Reductions in growth of soybean callus cultures in gas environments of reduced diffusion rate but neither limited nor inhibited by their CK supply (Fig. 4) support previous studies, which suggested that reduced diffusion of metabolically active gases may be a limiting factor to plant growth under spaceflight conditions (for example, see Porterfield 2002). This underscores the importance of proper ventilation for plant growth chambers used in spaceflight experiments, and provides preliminary evidence that slowing gas diffusion rate may provide a suitable earth-based model for understanding plant growth in environments with reduced buoyancy-driven convection. Recently, Kuang et al. (2006) reported similarities between the ultrastructural features of Brassica and wheat grown in microgravity on the Mir space station and those grown on the ground in a synthetic atmosphere that substituted Ar for the N2 in a normal atmosphere. The reduced diffusion rate of the Ar-substituted atmosphere retarded development in a manner similar to what had been observed in spaceflight material: protein bodies were smaller than in the control treatment, and starch grains were retained later in seed development (Kuang et al. 2000; Musgrave et al. 2000). With regard to microgravity effects on secondary metabolism, Levine et al. (2001) have previously noted that microgravity alters distribution but not overall production of isoflavonoids in dark grown soybean seedlings. The lack of effect of gas diffusion rate on production of daidzein that we report here in both liquid shake cultures and callus cultures of soybean is consistent with their results.

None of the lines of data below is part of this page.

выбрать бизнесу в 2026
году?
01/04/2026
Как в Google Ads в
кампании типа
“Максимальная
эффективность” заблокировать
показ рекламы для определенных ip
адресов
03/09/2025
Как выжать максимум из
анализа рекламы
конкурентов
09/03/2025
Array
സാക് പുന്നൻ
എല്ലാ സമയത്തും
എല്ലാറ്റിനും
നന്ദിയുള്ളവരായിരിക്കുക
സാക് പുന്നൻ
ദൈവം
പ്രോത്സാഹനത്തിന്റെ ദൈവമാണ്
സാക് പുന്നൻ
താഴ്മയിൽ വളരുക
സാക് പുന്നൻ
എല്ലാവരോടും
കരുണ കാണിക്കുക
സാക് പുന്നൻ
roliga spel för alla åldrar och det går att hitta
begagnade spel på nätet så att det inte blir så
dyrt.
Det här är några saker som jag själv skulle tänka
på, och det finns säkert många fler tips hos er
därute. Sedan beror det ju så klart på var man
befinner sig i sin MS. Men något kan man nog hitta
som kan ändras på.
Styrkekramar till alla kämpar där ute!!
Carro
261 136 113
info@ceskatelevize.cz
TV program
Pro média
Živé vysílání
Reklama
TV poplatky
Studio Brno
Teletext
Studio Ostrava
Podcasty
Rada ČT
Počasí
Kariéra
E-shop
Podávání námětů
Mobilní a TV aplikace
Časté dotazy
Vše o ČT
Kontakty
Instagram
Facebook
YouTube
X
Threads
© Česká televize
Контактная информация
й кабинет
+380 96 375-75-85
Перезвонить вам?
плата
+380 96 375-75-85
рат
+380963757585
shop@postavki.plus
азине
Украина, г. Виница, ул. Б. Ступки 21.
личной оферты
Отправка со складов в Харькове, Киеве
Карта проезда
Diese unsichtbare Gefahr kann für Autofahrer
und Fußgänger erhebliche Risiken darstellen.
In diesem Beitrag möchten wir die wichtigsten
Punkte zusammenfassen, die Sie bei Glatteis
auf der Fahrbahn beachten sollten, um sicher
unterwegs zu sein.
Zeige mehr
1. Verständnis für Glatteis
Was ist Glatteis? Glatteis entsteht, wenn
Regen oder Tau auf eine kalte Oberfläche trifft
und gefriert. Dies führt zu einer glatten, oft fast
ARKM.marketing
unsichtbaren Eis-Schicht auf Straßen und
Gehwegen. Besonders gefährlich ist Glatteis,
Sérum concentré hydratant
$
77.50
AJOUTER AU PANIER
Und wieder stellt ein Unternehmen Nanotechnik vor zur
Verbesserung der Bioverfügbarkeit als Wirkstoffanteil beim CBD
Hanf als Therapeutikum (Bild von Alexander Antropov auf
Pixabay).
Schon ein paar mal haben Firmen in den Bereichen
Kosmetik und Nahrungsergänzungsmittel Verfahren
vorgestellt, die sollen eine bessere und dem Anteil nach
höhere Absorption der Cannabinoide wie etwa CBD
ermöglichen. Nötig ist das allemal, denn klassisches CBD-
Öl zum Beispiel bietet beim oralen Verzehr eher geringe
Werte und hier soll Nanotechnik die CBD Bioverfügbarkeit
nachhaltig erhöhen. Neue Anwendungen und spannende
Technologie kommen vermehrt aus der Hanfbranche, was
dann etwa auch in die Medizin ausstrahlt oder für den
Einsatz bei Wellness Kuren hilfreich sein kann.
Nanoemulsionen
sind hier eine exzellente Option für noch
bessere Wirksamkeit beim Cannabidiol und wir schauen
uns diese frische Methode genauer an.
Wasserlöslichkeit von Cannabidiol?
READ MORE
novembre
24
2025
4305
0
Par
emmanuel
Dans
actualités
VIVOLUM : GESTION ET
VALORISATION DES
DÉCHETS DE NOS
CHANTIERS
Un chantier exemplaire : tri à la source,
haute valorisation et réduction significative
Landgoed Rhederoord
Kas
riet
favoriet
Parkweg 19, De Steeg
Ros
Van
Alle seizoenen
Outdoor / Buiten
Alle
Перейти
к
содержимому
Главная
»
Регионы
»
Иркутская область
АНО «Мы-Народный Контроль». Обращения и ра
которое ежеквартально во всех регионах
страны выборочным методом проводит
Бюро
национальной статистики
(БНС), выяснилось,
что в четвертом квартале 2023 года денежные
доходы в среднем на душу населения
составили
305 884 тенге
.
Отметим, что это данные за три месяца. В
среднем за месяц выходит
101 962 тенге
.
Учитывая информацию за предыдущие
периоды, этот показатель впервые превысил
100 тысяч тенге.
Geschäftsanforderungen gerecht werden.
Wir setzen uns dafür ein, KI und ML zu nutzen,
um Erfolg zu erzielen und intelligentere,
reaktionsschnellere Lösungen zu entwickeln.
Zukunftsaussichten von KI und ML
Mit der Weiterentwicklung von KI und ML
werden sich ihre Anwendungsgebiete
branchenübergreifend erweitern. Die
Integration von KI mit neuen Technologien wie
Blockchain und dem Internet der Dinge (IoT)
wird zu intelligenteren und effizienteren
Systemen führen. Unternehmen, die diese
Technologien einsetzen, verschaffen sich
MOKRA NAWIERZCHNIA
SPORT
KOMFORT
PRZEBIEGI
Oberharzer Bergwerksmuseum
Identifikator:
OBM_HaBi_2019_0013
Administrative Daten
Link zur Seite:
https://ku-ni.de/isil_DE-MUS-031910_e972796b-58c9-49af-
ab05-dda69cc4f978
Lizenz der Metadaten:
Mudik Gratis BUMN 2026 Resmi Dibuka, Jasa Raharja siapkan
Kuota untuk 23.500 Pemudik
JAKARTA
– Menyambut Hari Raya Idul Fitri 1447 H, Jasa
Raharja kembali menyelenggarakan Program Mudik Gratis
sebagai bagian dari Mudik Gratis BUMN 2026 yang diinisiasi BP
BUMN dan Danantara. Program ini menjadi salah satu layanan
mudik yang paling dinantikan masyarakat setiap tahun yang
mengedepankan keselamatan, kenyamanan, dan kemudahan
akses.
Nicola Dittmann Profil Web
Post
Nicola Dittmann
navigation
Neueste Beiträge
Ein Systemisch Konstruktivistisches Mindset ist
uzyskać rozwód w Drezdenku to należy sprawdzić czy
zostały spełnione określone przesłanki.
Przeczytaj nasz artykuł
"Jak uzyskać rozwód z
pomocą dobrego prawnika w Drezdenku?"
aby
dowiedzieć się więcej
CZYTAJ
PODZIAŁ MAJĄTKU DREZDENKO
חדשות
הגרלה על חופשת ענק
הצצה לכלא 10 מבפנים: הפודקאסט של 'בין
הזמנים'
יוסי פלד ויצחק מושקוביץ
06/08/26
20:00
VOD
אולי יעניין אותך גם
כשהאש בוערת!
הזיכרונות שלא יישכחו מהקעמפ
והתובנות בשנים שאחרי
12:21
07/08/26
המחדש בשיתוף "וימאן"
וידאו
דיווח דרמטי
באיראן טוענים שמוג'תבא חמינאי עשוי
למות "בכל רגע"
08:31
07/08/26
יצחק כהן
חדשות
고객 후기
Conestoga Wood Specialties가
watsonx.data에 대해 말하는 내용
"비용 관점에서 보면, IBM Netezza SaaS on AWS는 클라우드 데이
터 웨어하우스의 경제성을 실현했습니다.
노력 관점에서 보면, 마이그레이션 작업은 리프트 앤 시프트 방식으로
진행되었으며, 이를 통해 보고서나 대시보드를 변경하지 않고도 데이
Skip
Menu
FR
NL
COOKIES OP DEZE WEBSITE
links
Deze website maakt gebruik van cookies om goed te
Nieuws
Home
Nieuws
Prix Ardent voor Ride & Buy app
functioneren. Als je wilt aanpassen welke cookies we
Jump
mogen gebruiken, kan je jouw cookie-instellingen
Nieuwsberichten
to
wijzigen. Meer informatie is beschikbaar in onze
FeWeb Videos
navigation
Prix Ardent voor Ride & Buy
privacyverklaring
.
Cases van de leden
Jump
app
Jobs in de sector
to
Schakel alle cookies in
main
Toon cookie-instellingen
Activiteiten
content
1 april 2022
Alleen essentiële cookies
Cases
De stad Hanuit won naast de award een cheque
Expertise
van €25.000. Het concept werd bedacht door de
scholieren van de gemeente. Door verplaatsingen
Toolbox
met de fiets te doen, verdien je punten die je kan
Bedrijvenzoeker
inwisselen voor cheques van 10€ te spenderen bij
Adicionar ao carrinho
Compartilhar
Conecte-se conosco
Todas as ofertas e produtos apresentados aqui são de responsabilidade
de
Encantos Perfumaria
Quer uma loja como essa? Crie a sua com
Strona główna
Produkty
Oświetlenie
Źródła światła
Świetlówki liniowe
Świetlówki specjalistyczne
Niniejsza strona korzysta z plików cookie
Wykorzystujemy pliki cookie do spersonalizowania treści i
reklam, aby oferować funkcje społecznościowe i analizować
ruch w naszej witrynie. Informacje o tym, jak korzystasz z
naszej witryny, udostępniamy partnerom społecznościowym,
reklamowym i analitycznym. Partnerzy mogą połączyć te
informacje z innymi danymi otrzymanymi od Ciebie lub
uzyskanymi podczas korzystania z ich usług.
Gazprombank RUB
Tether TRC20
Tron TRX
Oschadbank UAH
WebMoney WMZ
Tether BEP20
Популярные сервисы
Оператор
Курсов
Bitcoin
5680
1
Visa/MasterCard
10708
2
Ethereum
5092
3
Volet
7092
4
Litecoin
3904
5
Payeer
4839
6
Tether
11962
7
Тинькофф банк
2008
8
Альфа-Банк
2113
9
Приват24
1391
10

The physically variable gas mixtures used in our synthetic atmospheres offer a unique tool for studying the role of diffusion rate in different metabolic processes. By studying growth and secondary metabolism that is triggered by CK application and by using the morphologically simple callus system we have minimized uncertainties caused by comparisons between different types of plant material. The finding that callus growth is diffusion-limited under optimal CK concentrations has important implications for controlled atmosphere applications in tissue culture work. Furthermore, the He-substituted atmosphere, already in use for medical applications as “heliox” (Gupta and Cheifetz 2005), may also serve as a countermeasure strategy for growing plant materials in a microgravity setting, since diffusion gains possible with a He-based atmosphere would counteract the lack of buoyancy-driven convection.